### SELECTED PASSAGE:
=== Section Start ===
Why I am a Proud Member of Rotary
I just found this essay in an old file in my computer. I wrote it in 2013 but it still rings true.
Why I am a proud member of Rotary
I became a Rotary member in 1996. I came to lunch, I contributed to the Foundation, I worked my tree shifts. All the things a good Elizabethtown Rotarian does.
But in 2008, my life changed forever because of Rotary. Connie Spark had been very persistently encouraging me to join in the Rotary Foundation medical missions she organizes. Adding another optometrist to join Dr. Spotts and Dr. McClenthen would mean more people could be seen and more people helped. I finally gave in and was able to join the mission to the slums of Nairobi, Kenya. At that time, I had only one stamp in my passport (Bermuda).
Off I went to Africa. What an awesome experience it was. I found out there is a world outside the cozy confines of central PA. I also found out that I live an incredibly blessed life in this paradise we call the United States. And…I became fully aware that I take soooo much for granted – clean water, emergency responders, sanitation, and safe shelter to name only a few.
Since that first mission, I have been truly blessed to be able to participate in 6 other medical eye missions including 2 in Harrisburg, Ecuador, Brazil, Thailand, and several weeks ago Jamaica.
Every one of these missions can provide a myriad of wonderful stories and Rotary moments. Providing sunglasses to an 12 year old albino child who lives under the blazing African sun – life changing. Providing a pair of reading glasses to a 68 year old in Ecuador who never before had glasses – life changing.
But let me tell you about Naomi in Jamaica who I saw 3 weeks ago. Naomi is a 33 year old who works as a housekeeper at a local resort in Treasure Beach. She is brought over to my chair and the Rotary volunteer tells me that the auto-refractor didn’t work right because it gave a really strange prescription.
I sit down with her and she is holding a small bottle wrapped in a rag and the bottle is filled with a greenish liquid. She tells me that she had had glasses when she was a teenager, but can’t afford them now. An eye exam and glasses costs the equivalent of 10 weeks pay in Jamaica. She has headaches all the time and sniffs the greenish liquid in the bottle to lessen the headaches. Apparently she has been doing this for about 10 years.
As I get into the exam, I discover that the bizarre reading from the auto-refractor is actually very good. She has over 12 diopters of far-sightedness (which is like 50 clicks of power in the phoropter). As I have her look through the prescription she breaks into a huge smile and whoops with joy that she can see the eyechart. Once she gets her glasses, she’ll be able to retire the greenish liquid, live without headaches and see clearly.
Naomi’s life is changed. This is what Rotary does…over and over … all around the world. Whether its saving a child from polio, providing a village with a clean water source, rebuilding a hurricane ravaged community, or providing Naomi with the gift of sight, Rotary changes lives – all of our lives…those we help and those of us who work as the cogs in the wheel.
=== Section End ===
### QUESTIONS TO ANSWER:
1. Update the Rotary essay between "Since that first" and "really strange prescription.", inclusive, changing "missions" to "trips".
2. Put this sentence from the Rotary essay into Spanish: "She tells me that she had had glasses when she was a teenager, but can’t afford them now."
Nothing in the lines that follow is needed here.

### EXERCISE DATA:
=== Section Start ===
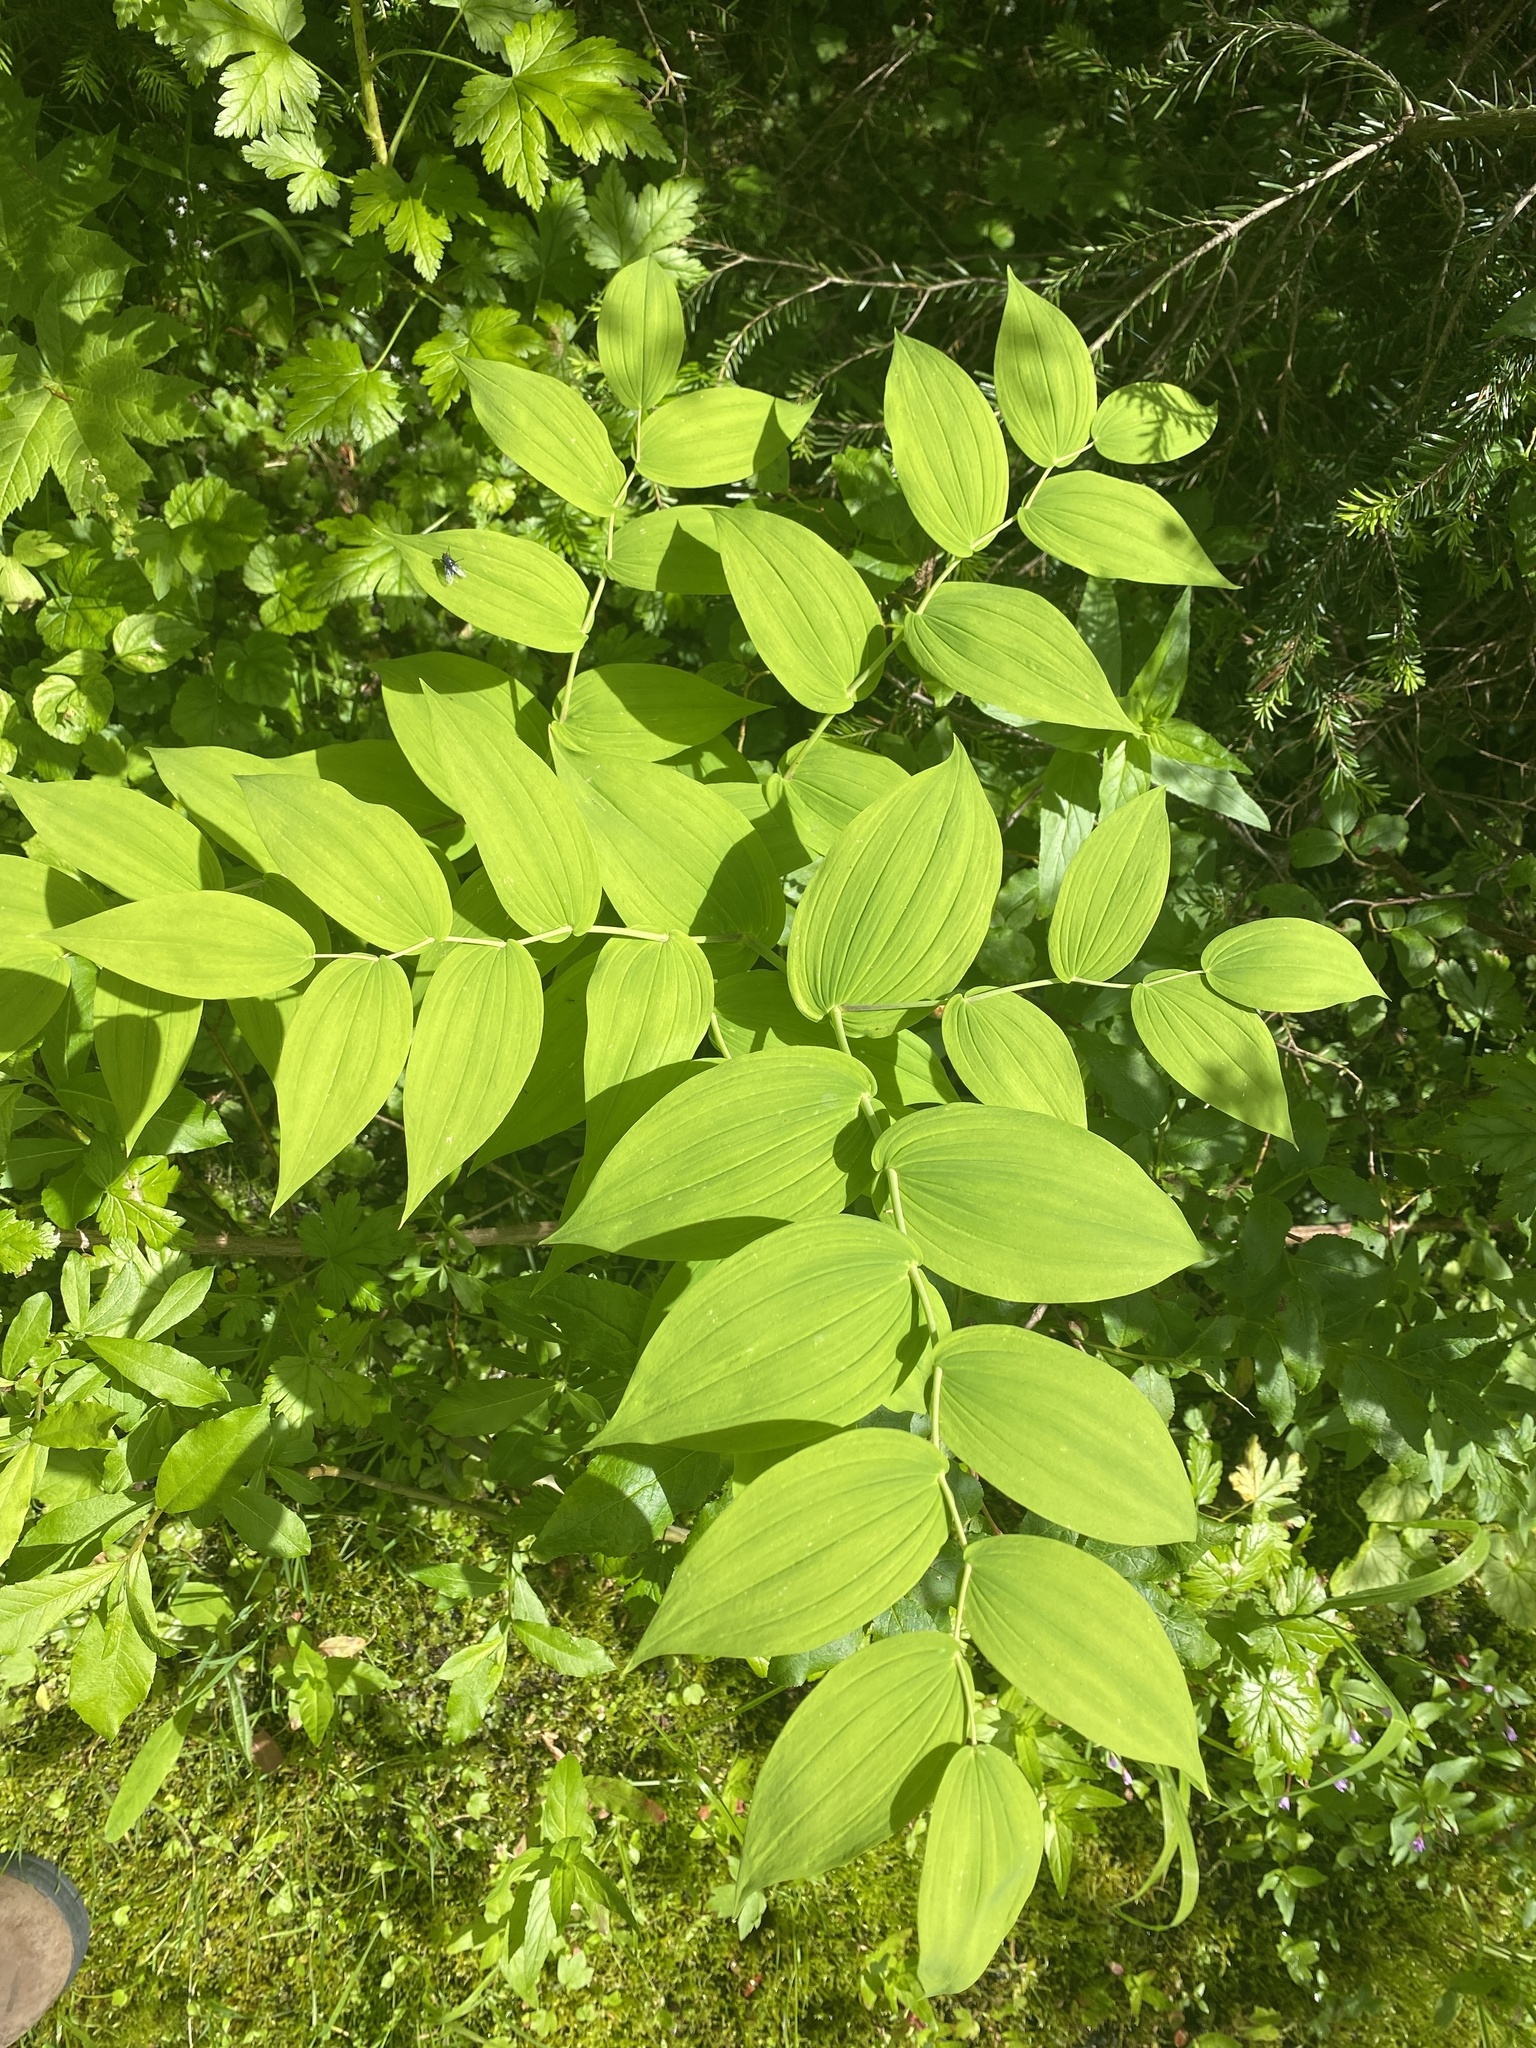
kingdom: Plantae
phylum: Tracheophyta
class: Liliopsida
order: Liliales
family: Liliaceae
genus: Streptopus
=== Section End ===
### ANSWERS TO THIS EXERCISE:
1.
Since that first mission, I have been truly blessed to be able to participate in 6 other medical eye trips including 2 in Harrisburg, Ecuador, Brazil, Thailand, and several weeks ago Jamaica.
Every one of these trips can provide a myriad of wonderful stories and Rotary moments. Providing sunglasses to an 12 year old albino child who lives under the blazing African sun – life changing. Providing a pair of reading glasses to a 68 year old in Ecuador who never before had glasses – life changing.
But let me tell you about Naomi in Jamaica who I saw 3 weeks ago. Naomi is a 33 year old who works as a housekeeper at a local resort in Treasure Beach. She is brought over to my chair and the Rotary volunteer tells me that the auto-refractor didn’t work right because it gave a really strange prescription.

2. Me cuenta que había tenido anteojos cuando era adolescente, pero que ahora no puede pagarlos.